* Work instructions: In the sentencing opinion, what two components does reasonableness review have?

* Page:
######

A court therefore must proceed by giving the parties “an opportunity to argue for whatever sentence they deem appropriate.” Gall, 552 U.S. at 49, 128 S.Ct. 586. It must then “make an individualized assessment based on the facts presented” to see whether the § 3553(a) factors support either party’s claim. Id. at 49-50, 128 S.Ct. 586. Finally, the court must sufficiently explain its decision “to satisfy [an] appellate court that [it] has considered the parties’ arguments and has a reasoned basis for exercising [its] own legal decision making authority” in light of § 3553(a). United States v. Carter, 564 F.3d 325, 328 (4th Cir.2009) (quoting Rita, 551 U.S. at 356, 127 S.Ct. 2456); see also Nelson v. United States, — U.S. -, ---, 129 S.Ct. 890, 891-92, 172 L.Ed.2d 719 (2009) (per curiam); Gall, 552 U.S. at 50, 128 S.Ct. 586.
Under this regime, appellate courts examine sentencing determinations under an abuse-of-discretion standard, which translates to review for “reasonableness.” Booker, 543 U.S. at 261-62, 125 S.Ct. 738. Reasonableness review has procedural and substantive components. See Gall, 552 U.S. at 51, 128 S.Ct. 586. Procedural reasonableness evaluates the method used to determine a defendant’s sentence. A sentencing determination that does not conform to the procedural framework outlined above is procedurally unreasonable. Id. Substantive reasonableness examines the totality of the circumstances to see whether the sentencing court abused its discretion in concluding that the sentence it chose satisfied the standards set forth in § 3553(a). Id.
While it is clear that treating the Guidelines as mandatory is procedurally unreasonable after Booker, the precise role the Guidelines are to play in sentencing determinations has been a source of some confusion. In Rita, 551 U.S. 338, 127 S.Ct. 2456, 168 L.Ed.2d 203, the Supreme Court addressed the question of whether the Guidelines could be given presumptive weight. The Court held that an appellate court is allowed to presume that a district court’s chosen sentence is substantively reasonable if it is within a correctly calculated Guidelines range. Id. at 351, 127 S.Ct. 2456. Rita was also clear, however, that a district court making the initial sentencing decision may not presume that the appropriate sentence in a given case will come from the Guidelines. Id.; see also Nelson, 129 S.Ct. at 892; Gall, 552 U.S. at 50, 128 S.Ct. 586; United States v. Raby, 575 F.3d 376, 382 (4th Cir.2009); United States v. Smith, 566 F.3d 410, 414 (4th Cir.2009). If a district court applies such a Rita presumption, its sentence is proce*217durally unreasonable. Gall, 552 U.S. at 50, 128 S.Ct. 586.
We shall refer to any presumption in favor of a Guidelines sentence as a “Rita presumption.” The reason Rita presumptions are forbidden in sentencing courts is that they confer the force of law upon the Guidelines. See id. at 47, 50. Such a Rita presumption means that, unless there is an effective rebuttal, a sentencing court is obligated to pronounce a Guidelines sentence. Giving mandatory effect to the Guidelines in this way revives the Sixth Amendment problems Booker laid to rest. See Rita, 551 U.S. at 347, 351, 353, 127 S.Ct. 2456. Additionally, Rita presumptions at trial conflict with the reason Rita presumptions are allowed on appeal. An appeals court may presume a sentence within the Guidelines is reasonable because the sentencing court’s independent judgment coincides with that of the United States Sentencing Commission, which bears responsibility for the Guidelines. If Rita presumptions were used at sentencing, appellate courts, as well as the Commission, would lose the benefit of a district court’s individualized application of the Commission’s general judgment. See id. at 350-51, 127 S.Ct. 2456.

######

* Dataset entries:
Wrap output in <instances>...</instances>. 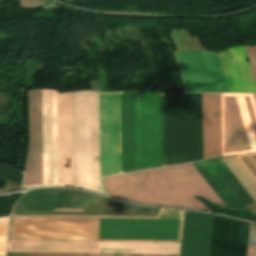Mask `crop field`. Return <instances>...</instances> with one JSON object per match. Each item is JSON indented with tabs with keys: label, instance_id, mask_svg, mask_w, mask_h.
<instances>
[{
	"label": "crop field",
	"instance_id": "crop-field-4",
	"mask_svg": "<svg viewBox=\"0 0 256 256\" xmlns=\"http://www.w3.org/2000/svg\"><path fill=\"white\" fill-rule=\"evenodd\" d=\"M109 195L126 200L206 210L198 196L224 206L192 163L107 177Z\"/></svg>",
	"mask_w": 256,
	"mask_h": 256
},
{
	"label": "crop field",
	"instance_id": "crop-field-12",
	"mask_svg": "<svg viewBox=\"0 0 256 256\" xmlns=\"http://www.w3.org/2000/svg\"><path fill=\"white\" fill-rule=\"evenodd\" d=\"M213 217L186 212L180 256H209Z\"/></svg>",
	"mask_w": 256,
	"mask_h": 256
},
{
	"label": "crop field",
	"instance_id": "crop-field-2",
	"mask_svg": "<svg viewBox=\"0 0 256 256\" xmlns=\"http://www.w3.org/2000/svg\"><path fill=\"white\" fill-rule=\"evenodd\" d=\"M29 122L23 186H73L71 93L29 91Z\"/></svg>",
	"mask_w": 256,
	"mask_h": 256
},
{
	"label": "crop field",
	"instance_id": "crop-field-17",
	"mask_svg": "<svg viewBox=\"0 0 256 256\" xmlns=\"http://www.w3.org/2000/svg\"><path fill=\"white\" fill-rule=\"evenodd\" d=\"M8 228V217L0 219V256H4L6 236Z\"/></svg>",
	"mask_w": 256,
	"mask_h": 256
},
{
	"label": "crop field",
	"instance_id": "crop-field-20",
	"mask_svg": "<svg viewBox=\"0 0 256 256\" xmlns=\"http://www.w3.org/2000/svg\"><path fill=\"white\" fill-rule=\"evenodd\" d=\"M22 7H38L41 4L48 3L44 0H20Z\"/></svg>",
	"mask_w": 256,
	"mask_h": 256
},
{
	"label": "crop field",
	"instance_id": "crop-field-19",
	"mask_svg": "<svg viewBox=\"0 0 256 256\" xmlns=\"http://www.w3.org/2000/svg\"><path fill=\"white\" fill-rule=\"evenodd\" d=\"M181 211L160 209L155 218L181 219Z\"/></svg>",
	"mask_w": 256,
	"mask_h": 256
},
{
	"label": "crop field",
	"instance_id": "crop-field-14",
	"mask_svg": "<svg viewBox=\"0 0 256 256\" xmlns=\"http://www.w3.org/2000/svg\"><path fill=\"white\" fill-rule=\"evenodd\" d=\"M221 160L256 202V182L237 157L232 156Z\"/></svg>",
	"mask_w": 256,
	"mask_h": 256
},
{
	"label": "crop field",
	"instance_id": "crop-field-13",
	"mask_svg": "<svg viewBox=\"0 0 256 256\" xmlns=\"http://www.w3.org/2000/svg\"><path fill=\"white\" fill-rule=\"evenodd\" d=\"M203 159L221 156V94H202Z\"/></svg>",
	"mask_w": 256,
	"mask_h": 256
},
{
	"label": "crop field",
	"instance_id": "crop-field-6",
	"mask_svg": "<svg viewBox=\"0 0 256 256\" xmlns=\"http://www.w3.org/2000/svg\"><path fill=\"white\" fill-rule=\"evenodd\" d=\"M165 166L202 159L201 94L164 95Z\"/></svg>",
	"mask_w": 256,
	"mask_h": 256
},
{
	"label": "crop field",
	"instance_id": "crop-field-9",
	"mask_svg": "<svg viewBox=\"0 0 256 256\" xmlns=\"http://www.w3.org/2000/svg\"><path fill=\"white\" fill-rule=\"evenodd\" d=\"M187 92H227L215 52H176Z\"/></svg>",
	"mask_w": 256,
	"mask_h": 256
},
{
	"label": "crop field",
	"instance_id": "crop-field-18",
	"mask_svg": "<svg viewBox=\"0 0 256 256\" xmlns=\"http://www.w3.org/2000/svg\"><path fill=\"white\" fill-rule=\"evenodd\" d=\"M247 256H256V227L250 224Z\"/></svg>",
	"mask_w": 256,
	"mask_h": 256
},
{
	"label": "crop field",
	"instance_id": "crop-field-7",
	"mask_svg": "<svg viewBox=\"0 0 256 256\" xmlns=\"http://www.w3.org/2000/svg\"><path fill=\"white\" fill-rule=\"evenodd\" d=\"M101 242L8 240L7 252L100 253ZM179 243L102 242L101 253L178 254ZM29 256H178L139 254H54Z\"/></svg>",
	"mask_w": 256,
	"mask_h": 256
},
{
	"label": "crop field",
	"instance_id": "crop-field-10",
	"mask_svg": "<svg viewBox=\"0 0 256 256\" xmlns=\"http://www.w3.org/2000/svg\"><path fill=\"white\" fill-rule=\"evenodd\" d=\"M222 162L216 159L193 164L226 207L244 209L242 205L253 200Z\"/></svg>",
	"mask_w": 256,
	"mask_h": 256
},
{
	"label": "crop field",
	"instance_id": "crop-field-15",
	"mask_svg": "<svg viewBox=\"0 0 256 256\" xmlns=\"http://www.w3.org/2000/svg\"><path fill=\"white\" fill-rule=\"evenodd\" d=\"M0 177L21 186L23 174L18 170L0 165Z\"/></svg>",
	"mask_w": 256,
	"mask_h": 256
},
{
	"label": "crop field",
	"instance_id": "crop-field-8",
	"mask_svg": "<svg viewBox=\"0 0 256 256\" xmlns=\"http://www.w3.org/2000/svg\"><path fill=\"white\" fill-rule=\"evenodd\" d=\"M256 151V95L222 94V156Z\"/></svg>",
	"mask_w": 256,
	"mask_h": 256
},
{
	"label": "crop field",
	"instance_id": "crop-field-3",
	"mask_svg": "<svg viewBox=\"0 0 256 256\" xmlns=\"http://www.w3.org/2000/svg\"><path fill=\"white\" fill-rule=\"evenodd\" d=\"M179 220L10 218L8 239L177 241ZM118 239V240H98ZM181 220L179 225L180 238ZM140 241V242H158Z\"/></svg>",
	"mask_w": 256,
	"mask_h": 256
},
{
	"label": "crop field",
	"instance_id": "crop-field-5",
	"mask_svg": "<svg viewBox=\"0 0 256 256\" xmlns=\"http://www.w3.org/2000/svg\"><path fill=\"white\" fill-rule=\"evenodd\" d=\"M122 173L164 166L163 95L121 92Z\"/></svg>",
	"mask_w": 256,
	"mask_h": 256
},
{
	"label": "crop field",
	"instance_id": "crop-field-16",
	"mask_svg": "<svg viewBox=\"0 0 256 256\" xmlns=\"http://www.w3.org/2000/svg\"><path fill=\"white\" fill-rule=\"evenodd\" d=\"M237 157L256 180V153L239 155Z\"/></svg>",
	"mask_w": 256,
	"mask_h": 256
},
{
	"label": "crop field",
	"instance_id": "crop-field-1",
	"mask_svg": "<svg viewBox=\"0 0 256 256\" xmlns=\"http://www.w3.org/2000/svg\"><path fill=\"white\" fill-rule=\"evenodd\" d=\"M74 187L103 192L99 93H72ZM101 177L121 173L120 92L100 93Z\"/></svg>",
	"mask_w": 256,
	"mask_h": 256
},
{
	"label": "crop field",
	"instance_id": "crop-field-11",
	"mask_svg": "<svg viewBox=\"0 0 256 256\" xmlns=\"http://www.w3.org/2000/svg\"><path fill=\"white\" fill-rule=\"evenodd\" d=\"M237 47V46H236ZM249 64L251 66L254 83L256 87V46H244ZM244 47L229 49L231 61L228 53L224 50L227 57L232 79L235 86V93H256L250 67L247 63ZM221 52V51H220ZM223 52L219 53V61L228 87V91H235L228 68L227 60Z\"/></svg>",
	"mask_w": 256,
	"mask_h": 256
}]
</instances>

######

* Output for this exercise: Procedural and substantive components.